**Directive**: Below are some records. Return exactly the lines from the one containing "wire writer_write;" through the one containing "assign writer_data = io_in;", both included, and only those.

**Data excerpts**:
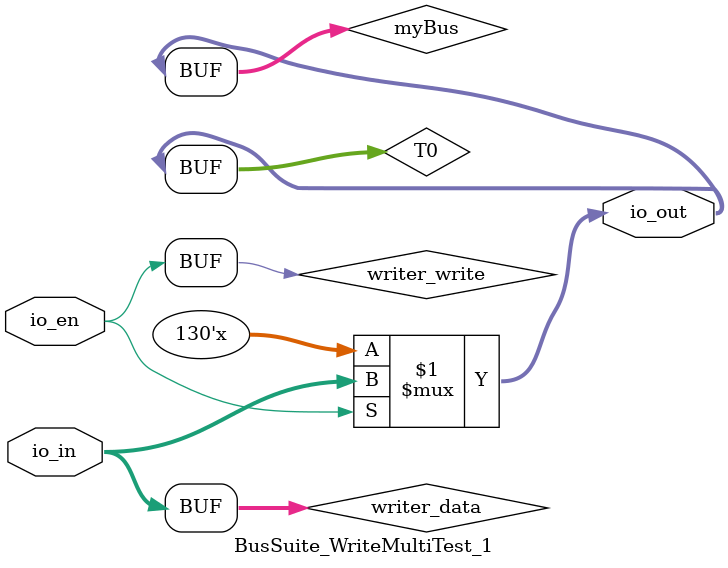
<source format=v>
module BusSuite_WriteMultiTest_1(
    input [129:0] io_in,
    input  io_en,
    output[129:0] io_out
);

  wire[129:0] T0;
  wire[129:0] myBus;
  wire[129:0] writer_data;
  wire writer_write;


  assign io_out = T0;
  assign T0 = myBus;
  assign myBus = (writer_write) ? writer_data : 130'bzzzzzzzzzzzzzzzzzzzzzzzzzzzzzzzzzzzzzzzzzzzzzzzzzzzzzzzzzzzzzzzzzzzzzzzzzzzzzzzzzzzzzzzzzzzzzzzzzzzzzzzzzzzzzzzzzzzzzzzzzzzzzzzzzz;
  assign writer_data = io_in;
  assign writer_write = io_en;
endmodule


</source>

**Task solution**:
  wire writer_write;


  assign io_out = T0;
  assign T0 = myBus;
  assign myBus = (writer_write) ? writer_data : 130'bzzzzzzzzzzzzzzzzzzzzzzzzzzzzzzzzzzzzzzzzzzzzzzzzzzzzzzzzzzzzzzzzzzzzzzzzzzzzzzzzzzzzzzzzzzzzzzzzzzzzzzzzzzzzzzzzzzzzzzzzzzzzzzzzzz;
  assign writer_data = io_in;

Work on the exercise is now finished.